Publié le 11 septembre, le rapport annuel de la Cour des comptes portant sur l’année 2018 dissèque la gestion des centres hospitaliers du Maroc. L’institution dirigée par Driss Jettou a mis à nu de nombreuses carences au niveau des institutions de santé du pays. Voici ce qu’il faut en retenir.

Hôpitaux sans réanimateurs

Dans une partie consacrée à l’absentéisme au sein de l’hôpital Mohammed VI de Tanger, la Cour des comptes relève qu’entre juin 2013 et septembre 2014 –soit 15 mois –, l’établissement ne disposait pas de réanimateur. Une situation qui “a empêché le recours à des interventions majeures”.

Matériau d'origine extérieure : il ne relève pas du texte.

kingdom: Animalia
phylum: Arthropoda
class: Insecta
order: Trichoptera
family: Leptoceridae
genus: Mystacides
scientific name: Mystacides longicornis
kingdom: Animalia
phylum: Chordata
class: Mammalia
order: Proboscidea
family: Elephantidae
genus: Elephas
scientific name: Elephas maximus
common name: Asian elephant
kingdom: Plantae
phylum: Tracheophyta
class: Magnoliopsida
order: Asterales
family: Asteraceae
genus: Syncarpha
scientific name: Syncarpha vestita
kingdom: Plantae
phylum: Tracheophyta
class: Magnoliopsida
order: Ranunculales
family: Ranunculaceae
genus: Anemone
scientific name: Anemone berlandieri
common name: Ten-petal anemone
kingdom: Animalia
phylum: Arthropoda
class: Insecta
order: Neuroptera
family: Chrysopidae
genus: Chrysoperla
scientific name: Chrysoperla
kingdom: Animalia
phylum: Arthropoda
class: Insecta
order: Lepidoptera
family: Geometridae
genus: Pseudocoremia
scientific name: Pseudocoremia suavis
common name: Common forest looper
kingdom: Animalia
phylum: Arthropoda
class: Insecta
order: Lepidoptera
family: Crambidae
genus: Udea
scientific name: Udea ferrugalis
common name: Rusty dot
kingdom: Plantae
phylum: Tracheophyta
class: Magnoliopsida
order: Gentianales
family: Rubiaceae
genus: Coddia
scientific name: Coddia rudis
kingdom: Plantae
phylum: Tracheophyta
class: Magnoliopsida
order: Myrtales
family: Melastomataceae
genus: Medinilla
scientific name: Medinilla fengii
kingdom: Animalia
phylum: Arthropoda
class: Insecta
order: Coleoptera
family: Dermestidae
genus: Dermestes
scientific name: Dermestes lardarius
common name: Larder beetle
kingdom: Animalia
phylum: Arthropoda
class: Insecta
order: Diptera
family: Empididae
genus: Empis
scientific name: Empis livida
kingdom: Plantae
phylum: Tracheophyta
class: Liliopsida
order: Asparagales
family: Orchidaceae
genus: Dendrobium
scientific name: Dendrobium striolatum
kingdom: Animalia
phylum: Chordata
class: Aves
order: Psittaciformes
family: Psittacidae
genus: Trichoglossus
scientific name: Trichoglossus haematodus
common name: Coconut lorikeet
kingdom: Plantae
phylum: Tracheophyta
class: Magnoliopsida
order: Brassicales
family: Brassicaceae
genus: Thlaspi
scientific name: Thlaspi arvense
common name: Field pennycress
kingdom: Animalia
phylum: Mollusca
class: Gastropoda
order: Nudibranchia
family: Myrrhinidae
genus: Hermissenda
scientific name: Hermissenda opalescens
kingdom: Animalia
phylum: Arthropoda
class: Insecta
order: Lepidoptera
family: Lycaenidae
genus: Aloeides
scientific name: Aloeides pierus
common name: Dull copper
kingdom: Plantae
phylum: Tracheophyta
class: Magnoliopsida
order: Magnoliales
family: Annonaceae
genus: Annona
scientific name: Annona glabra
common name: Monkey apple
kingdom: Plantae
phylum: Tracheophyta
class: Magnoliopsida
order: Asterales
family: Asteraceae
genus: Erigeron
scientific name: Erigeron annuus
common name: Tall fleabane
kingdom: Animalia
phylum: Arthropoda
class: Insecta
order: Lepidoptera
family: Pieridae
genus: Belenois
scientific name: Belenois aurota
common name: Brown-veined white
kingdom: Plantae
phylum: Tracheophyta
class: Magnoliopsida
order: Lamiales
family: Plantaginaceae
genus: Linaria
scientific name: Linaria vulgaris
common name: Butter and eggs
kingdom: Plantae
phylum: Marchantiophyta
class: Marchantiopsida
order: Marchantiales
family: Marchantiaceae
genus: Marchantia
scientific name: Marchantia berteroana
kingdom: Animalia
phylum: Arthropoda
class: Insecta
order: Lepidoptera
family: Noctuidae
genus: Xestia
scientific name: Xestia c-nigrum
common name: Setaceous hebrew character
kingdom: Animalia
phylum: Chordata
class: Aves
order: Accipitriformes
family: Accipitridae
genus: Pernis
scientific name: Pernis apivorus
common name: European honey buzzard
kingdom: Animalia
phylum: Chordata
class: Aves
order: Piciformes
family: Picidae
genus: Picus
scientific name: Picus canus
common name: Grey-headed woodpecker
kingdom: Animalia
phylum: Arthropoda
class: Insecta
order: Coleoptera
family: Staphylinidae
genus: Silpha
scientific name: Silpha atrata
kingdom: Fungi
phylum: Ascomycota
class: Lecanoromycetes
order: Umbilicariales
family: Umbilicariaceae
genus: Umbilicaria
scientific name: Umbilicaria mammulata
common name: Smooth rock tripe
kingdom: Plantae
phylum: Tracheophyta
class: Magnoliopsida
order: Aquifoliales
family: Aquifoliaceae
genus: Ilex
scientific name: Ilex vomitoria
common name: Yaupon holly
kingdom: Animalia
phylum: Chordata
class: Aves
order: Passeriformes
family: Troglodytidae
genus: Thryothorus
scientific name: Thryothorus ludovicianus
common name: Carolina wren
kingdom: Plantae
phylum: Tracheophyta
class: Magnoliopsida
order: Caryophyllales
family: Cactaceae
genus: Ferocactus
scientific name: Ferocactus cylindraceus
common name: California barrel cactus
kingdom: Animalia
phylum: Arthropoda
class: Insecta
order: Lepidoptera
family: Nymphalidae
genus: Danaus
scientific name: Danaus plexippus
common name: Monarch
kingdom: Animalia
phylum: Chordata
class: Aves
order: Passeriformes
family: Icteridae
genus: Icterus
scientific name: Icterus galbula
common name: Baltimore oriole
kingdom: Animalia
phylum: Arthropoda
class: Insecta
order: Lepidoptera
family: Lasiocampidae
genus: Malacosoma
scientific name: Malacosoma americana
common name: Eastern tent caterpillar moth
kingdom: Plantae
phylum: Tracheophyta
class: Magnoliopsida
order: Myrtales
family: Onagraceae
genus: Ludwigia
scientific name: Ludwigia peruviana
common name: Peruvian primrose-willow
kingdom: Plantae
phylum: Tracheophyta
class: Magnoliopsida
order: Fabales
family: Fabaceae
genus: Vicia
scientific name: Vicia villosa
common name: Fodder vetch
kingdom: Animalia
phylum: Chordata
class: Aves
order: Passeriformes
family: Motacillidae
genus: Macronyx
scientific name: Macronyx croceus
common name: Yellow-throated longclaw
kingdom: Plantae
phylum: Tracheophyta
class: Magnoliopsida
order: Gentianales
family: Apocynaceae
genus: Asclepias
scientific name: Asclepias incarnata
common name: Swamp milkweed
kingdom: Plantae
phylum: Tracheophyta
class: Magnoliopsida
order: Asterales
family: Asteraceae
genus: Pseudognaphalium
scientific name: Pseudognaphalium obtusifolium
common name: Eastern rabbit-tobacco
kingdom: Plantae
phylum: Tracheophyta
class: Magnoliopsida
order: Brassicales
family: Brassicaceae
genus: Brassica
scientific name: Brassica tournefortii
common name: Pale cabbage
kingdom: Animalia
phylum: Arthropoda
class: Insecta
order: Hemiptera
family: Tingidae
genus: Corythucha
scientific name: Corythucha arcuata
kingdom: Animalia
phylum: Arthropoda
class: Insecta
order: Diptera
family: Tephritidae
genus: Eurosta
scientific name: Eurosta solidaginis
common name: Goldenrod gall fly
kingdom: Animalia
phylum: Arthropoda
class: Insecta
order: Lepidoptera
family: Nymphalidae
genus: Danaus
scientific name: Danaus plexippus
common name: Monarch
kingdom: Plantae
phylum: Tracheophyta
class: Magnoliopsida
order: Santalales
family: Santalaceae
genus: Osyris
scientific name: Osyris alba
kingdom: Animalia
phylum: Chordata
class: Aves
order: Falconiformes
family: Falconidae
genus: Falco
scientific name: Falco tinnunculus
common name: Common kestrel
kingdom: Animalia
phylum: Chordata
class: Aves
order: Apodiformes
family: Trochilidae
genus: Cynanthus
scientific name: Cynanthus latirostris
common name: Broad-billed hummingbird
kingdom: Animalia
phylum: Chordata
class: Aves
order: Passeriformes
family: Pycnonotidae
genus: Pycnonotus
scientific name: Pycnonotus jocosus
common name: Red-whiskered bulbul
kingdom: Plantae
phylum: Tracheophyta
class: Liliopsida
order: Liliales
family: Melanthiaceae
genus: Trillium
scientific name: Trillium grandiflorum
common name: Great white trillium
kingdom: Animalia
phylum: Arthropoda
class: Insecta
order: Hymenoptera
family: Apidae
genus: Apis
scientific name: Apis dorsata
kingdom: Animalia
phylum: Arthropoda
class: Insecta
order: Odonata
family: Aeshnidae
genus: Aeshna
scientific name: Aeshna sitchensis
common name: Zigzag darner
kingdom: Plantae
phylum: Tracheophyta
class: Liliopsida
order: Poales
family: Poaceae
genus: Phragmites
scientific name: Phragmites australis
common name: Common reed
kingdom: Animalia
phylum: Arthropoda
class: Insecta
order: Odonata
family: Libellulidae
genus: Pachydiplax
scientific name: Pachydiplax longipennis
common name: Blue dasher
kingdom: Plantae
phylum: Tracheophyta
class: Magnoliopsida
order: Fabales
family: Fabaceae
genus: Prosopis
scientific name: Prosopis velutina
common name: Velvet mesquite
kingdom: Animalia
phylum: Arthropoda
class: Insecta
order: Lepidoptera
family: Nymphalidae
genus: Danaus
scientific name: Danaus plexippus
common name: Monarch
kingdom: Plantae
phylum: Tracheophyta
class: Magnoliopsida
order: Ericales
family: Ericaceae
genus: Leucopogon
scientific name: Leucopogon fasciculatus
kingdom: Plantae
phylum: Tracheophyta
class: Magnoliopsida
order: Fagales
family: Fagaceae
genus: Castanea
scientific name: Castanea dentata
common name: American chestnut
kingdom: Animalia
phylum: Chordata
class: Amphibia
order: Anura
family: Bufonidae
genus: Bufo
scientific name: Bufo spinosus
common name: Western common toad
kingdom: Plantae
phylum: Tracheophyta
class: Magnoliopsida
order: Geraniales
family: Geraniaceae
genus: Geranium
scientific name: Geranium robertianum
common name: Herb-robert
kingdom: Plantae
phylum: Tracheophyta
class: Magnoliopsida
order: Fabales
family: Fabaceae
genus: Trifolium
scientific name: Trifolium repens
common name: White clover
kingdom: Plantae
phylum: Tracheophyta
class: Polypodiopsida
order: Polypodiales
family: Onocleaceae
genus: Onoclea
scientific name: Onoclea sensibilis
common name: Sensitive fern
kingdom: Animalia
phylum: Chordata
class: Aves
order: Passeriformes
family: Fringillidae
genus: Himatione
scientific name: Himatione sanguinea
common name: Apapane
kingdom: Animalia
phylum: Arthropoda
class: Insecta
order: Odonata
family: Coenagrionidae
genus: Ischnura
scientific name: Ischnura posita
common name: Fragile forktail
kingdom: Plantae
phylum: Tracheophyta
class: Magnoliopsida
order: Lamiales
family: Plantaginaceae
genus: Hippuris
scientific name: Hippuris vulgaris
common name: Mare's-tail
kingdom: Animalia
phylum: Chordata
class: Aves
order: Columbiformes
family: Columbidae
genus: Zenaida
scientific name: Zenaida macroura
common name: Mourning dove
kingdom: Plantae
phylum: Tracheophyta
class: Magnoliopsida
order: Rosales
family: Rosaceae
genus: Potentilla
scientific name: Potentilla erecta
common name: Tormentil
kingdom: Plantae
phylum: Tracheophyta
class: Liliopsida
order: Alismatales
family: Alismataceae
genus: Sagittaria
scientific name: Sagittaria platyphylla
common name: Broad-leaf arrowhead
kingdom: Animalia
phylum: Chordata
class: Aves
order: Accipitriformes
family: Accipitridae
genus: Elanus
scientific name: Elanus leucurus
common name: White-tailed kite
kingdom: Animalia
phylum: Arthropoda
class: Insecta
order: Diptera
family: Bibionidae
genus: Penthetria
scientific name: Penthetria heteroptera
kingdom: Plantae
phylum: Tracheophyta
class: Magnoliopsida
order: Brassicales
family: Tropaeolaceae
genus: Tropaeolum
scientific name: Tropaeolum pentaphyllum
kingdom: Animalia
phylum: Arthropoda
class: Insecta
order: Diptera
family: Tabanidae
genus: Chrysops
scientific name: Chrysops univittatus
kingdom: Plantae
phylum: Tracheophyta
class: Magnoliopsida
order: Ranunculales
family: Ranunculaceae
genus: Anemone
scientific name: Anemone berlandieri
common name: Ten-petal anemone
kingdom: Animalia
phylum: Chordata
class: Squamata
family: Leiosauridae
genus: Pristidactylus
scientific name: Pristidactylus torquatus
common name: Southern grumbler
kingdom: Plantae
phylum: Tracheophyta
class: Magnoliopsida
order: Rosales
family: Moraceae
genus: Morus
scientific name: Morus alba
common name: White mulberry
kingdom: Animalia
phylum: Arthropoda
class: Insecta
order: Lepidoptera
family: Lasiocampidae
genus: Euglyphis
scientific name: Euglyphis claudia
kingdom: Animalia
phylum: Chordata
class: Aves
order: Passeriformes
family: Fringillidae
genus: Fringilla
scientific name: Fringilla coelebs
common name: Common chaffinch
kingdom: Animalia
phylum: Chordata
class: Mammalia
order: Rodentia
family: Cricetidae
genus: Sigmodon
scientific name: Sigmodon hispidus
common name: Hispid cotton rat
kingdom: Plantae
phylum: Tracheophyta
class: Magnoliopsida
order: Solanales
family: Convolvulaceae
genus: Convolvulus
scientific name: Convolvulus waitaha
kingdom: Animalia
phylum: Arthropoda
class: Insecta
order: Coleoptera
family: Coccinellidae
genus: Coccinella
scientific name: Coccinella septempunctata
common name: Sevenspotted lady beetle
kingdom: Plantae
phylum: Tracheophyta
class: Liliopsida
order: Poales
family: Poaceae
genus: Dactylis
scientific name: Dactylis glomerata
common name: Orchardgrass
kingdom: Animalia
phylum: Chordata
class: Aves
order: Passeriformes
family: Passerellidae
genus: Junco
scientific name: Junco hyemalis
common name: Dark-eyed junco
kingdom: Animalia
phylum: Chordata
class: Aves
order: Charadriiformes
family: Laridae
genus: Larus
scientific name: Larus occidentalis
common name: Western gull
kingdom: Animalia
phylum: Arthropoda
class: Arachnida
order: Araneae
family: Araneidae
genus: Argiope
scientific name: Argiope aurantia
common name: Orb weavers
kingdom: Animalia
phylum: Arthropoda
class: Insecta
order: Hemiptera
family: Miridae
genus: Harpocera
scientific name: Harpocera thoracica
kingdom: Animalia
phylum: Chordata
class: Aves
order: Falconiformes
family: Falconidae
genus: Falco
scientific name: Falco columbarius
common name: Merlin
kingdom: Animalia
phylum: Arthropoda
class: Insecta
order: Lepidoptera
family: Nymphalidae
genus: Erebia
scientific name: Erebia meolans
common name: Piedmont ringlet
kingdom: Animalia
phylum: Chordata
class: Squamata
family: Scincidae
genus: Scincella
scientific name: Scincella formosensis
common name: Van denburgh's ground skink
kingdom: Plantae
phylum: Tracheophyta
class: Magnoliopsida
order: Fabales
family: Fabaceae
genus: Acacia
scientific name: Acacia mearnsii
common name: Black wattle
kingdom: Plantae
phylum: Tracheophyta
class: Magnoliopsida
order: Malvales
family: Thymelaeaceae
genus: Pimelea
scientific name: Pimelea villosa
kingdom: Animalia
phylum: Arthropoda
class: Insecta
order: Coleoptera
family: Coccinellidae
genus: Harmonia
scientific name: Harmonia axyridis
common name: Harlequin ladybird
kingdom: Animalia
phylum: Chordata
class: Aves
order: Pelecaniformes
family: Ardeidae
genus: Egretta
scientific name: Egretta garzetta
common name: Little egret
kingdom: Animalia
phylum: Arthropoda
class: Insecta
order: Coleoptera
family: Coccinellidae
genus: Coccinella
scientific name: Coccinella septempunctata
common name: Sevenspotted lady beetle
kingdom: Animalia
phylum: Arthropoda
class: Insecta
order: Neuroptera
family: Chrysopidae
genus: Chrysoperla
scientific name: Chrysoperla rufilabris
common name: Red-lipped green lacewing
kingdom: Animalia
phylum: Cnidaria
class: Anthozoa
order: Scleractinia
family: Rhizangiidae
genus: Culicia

Durant toute cette période, le bloc opératoire a uniquement servi à la réalisation d’interventions dites “mineures” demandant des anesthésies locales. Les magistrats de la Cour des comptes ont relevé un problème similaire à l’hôpital de Boujdour où certains patients ont été transférés à l’hôpital régional de Laâyoune situé à… 200 kilomètres.

A Sidi Slimane, un chirurgien surexploité

Dans certains cas, le manque d’effectif pousse certains membres du personnel médical à dépasser leurs limites. C’est notamment le cas au centre hospitalier de Sidi Slimane où l’ensemble des interventions chirurgicales ont été réalisées par un seul médecin. Entre 2011 et 2014, ce dernier a réalisé une “moyenne annuelle de plus de 400 actes de chirurgie majeure et 283 actes de chirurgie mineure, face à une moyenne nationale d’intervention chirurgicale par médecin qui ne dépasse pas 174 selon les statistiques pour l’année 2014”.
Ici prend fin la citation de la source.